START SUPPLIED RECORDS

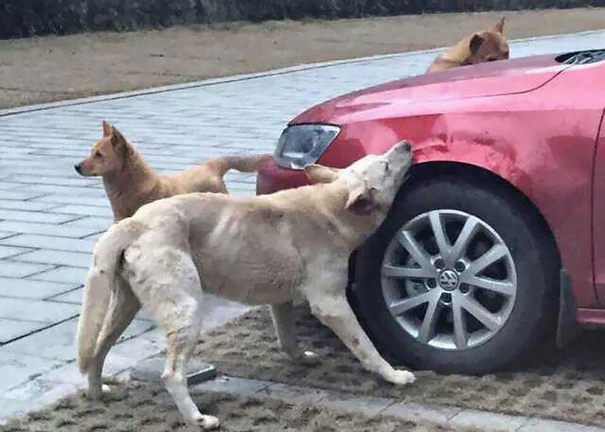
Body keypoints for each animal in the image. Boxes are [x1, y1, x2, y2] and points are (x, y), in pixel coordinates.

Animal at [75, 141, 416, 428]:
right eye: (386, 165)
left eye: (381, 156)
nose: (407, 144)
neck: (332, 207)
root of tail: (134, 222)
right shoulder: (331, 304)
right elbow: (366, 346)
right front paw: (393, 375)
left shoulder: (281, 300)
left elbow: (287, 338)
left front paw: (299, 357)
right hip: (187, 309)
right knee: (171, 375)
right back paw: (197, 418)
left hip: (123, 307)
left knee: (97, 349)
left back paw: (97, 393)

END SUPPLIED RECORDS

▸ WHAT THE TASK REQUIRES
The lines beginning with the one that holds "right elbow: (366, 346)" and ending with the last line of the data above are to be reproduced exactly, and nothing else.

▸ ANSWER TO THIS EXERCISE
right elbow: (366, 346)
right front paw: (393, 375)
left shoulder: (281, 300)
left elbow: (287, 338)
left front paw: (299, 357)
right hip: (187, 309)
right knee: (171, 375)
right back paw: (197, 418)
left hip: (123, 307)
left knee: (97, 349)
left back paw: (97, 393)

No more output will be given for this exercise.